→ TASK STATEMENT
Give back every record below precisely as written.

→ EXTRACTED ENTRIES
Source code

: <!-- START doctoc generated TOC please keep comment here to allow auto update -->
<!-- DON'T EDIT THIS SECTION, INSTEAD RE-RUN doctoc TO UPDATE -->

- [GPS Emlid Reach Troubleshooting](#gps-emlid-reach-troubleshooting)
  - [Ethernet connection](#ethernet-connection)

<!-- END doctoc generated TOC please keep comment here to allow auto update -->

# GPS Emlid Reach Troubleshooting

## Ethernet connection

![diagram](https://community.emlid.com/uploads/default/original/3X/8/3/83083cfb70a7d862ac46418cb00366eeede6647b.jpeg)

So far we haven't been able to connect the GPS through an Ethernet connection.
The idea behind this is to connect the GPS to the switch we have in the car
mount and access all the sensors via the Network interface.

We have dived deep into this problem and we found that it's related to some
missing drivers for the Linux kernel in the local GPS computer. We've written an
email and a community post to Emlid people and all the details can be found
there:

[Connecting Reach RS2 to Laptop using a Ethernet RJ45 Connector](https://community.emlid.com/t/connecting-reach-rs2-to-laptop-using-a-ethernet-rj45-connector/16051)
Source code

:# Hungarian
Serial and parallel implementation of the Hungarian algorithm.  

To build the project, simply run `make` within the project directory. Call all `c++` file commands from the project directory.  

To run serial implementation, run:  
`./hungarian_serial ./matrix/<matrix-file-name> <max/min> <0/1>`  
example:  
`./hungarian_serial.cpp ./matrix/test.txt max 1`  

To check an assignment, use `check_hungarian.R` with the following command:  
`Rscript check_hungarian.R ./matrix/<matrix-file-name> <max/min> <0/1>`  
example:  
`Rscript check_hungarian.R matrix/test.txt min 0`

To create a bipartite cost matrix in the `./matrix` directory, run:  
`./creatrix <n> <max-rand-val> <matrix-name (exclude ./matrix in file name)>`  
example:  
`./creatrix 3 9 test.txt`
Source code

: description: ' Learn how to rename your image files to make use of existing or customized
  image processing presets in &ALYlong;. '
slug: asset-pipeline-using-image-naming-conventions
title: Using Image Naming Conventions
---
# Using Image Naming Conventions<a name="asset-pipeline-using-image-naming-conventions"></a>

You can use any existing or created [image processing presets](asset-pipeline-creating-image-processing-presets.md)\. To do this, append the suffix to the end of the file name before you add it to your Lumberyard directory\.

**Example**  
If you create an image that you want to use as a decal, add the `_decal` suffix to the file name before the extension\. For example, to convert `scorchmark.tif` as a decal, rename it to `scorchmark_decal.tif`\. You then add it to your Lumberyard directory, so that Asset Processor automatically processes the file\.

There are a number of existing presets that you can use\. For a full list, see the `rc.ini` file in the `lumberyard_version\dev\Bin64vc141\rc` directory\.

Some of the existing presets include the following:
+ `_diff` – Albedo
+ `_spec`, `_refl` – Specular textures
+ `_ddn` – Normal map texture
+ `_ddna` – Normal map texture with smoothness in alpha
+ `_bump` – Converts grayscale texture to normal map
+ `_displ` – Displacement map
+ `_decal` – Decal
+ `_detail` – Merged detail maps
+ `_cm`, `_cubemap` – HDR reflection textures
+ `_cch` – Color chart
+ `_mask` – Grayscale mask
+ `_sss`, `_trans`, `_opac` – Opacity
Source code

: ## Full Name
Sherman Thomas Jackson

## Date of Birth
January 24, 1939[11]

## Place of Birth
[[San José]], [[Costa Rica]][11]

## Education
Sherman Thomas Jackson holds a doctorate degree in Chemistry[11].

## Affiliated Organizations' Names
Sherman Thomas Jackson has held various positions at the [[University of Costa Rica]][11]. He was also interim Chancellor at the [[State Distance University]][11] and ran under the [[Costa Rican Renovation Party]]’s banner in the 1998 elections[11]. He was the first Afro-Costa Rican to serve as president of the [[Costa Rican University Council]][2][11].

→ WORKED SOLUTION
Source code

: <!-- START doctoc generated TOC please keep comment here to allow auto update -->
<!-- DON'T EDIT THIS SECTION, INSTEAD RE-RUN doctoc TO UPDATE -->

- [GPS Emlid Reach Troubleshooting](#gps-emlid-reach-troubleshooting)
  - [Ethernet connection](#ethernet-connection)

<!-- END doctoc generated TOC please keep comment here to allow auto update -->

# GPS Emlid Reach Troubleshooting

## Ethernet connection

![diagram](https://community.emlid.com/uploads/default/original/3X/8/3/83083cfb70a7d862ac46418cb00366eeede6647b.jpeg)

So far we haven't been able to connect the GPS through an Ethernet connection.
The idea behind this is to connect the GPS to the switch we have in the car
mount and access all the sensors via the Network interface.

We have dived deep into this problem and we found that it's related to some
missing drivers for the Linux kernel in the local GPS computer. We've written an
email and a community post to Emlid people and all the details can be found
there:

[Connecting Reach RS2 to Laptop using a Ethernet RJ45 Connector](https://community.emlid.com/t/connecting-reach-rs2-to-laptop-using-a-ethernet-rj45-connector/16051)
Source code

:# Hungarian
Serial and parallel implementation of the Hungarian algorithm.  

To build the project, simply run `make` within the project directory. Call all `c++` file commands from the project directory.  

To run serial implementation, run:  
`./hungarian_serial ./matrix/<matrix-file-name> <max/min> <0/1>`  
example:  
`./hungarian_serial.cpp ./matrix/test.txt max 1`  

To check an assignment, use `check_hungarian.R` with the following command:  
`Rscript check_hungarian.R ./matrix/<matrix-file-name> <max/min> <0/1>`  
example:  
`Rscript check_hungarian.R matrix/test.txt min 0`

To create a bipartite cost matrix in the `./matrix` directory, run:  
`./creatrix <n> <max-rand-val> <matrix-name (exclude ./matrix in file name)>`  
example:  
`./creatrix 3 9 test.txt`
Source code

: description: ' Learn how to rename your image files to make use of existing or customized
  image processing presets in &ALYlong;. '
slug: asset-pipeline-using-image-naming-conventions
title: Using Image Naming Conventions
---
# Using Image Naming Conventions<a name="asset-pipeline-using-image-naming-conventions"></a>

You can use any existing or created [image processing presets](asset-pipeline-creating-image-processing-presets.md)\. To do this, append the suffix to the end of the file name before you add it to your Lumberyard directory\.

**Example**  
If you create an image that you want to use as a decal, add the `_decal` suffix to the file name before the extension\. For example, to convert `scorchmark.tif` as a decal, rename it to `scorchmark_decal.tif`\. You then add it to your Lumberyard directory, so that Asset Processor automatically processes the file\.

There are a number of existing presets that you can use\. For a full list, see the `rc.ini` file in the `lumberyard_version\dev\Bin64vc141\rc` directory\.

Some of the existing presets include the following:
+ `_diff` – Albedo
+ `_spec`, `_refl` – Specular textures
+ `_ddn` – Normal map texture
+ `_ddna` – Normal map texture with smoothness in alpha
+ `_bump` – Converts grayscale texture to normal map
+ `_displ` – Displacement map
+ `_decal` – Decal
+ `_detail` – Merged detail maps
+ `_cm`, `_cubemap` – HDR reflection textures
+ `_cch` – Color chart
+ `_mask` – Grayscale mask
+ `_sss`, `_trans`, `_opac` – Opacity
Source code

: ## Full Name
Sherman Thomas Jackson

## Date of Birth
January 24, 1939[11]

## Place of Birth
[[San José]], [[Costa Rica]][11]

## Education
Sherman Thomas Jackson holds a doctorate degree in Chemistry[11].

## Affiliated Organizations' Names
Sherman Thomas Jackson has held various positions at the [[University of Costa Rica]][11]. He was also interim Chancellor at the [[State Distance University]][11] and ran under the [[Costa Rican Renovation Party]]’s banner in the 1998 elections[11]. He was the first Afro-Costa Rican to serve as president of the [[Costa Rican University Council]][2][11].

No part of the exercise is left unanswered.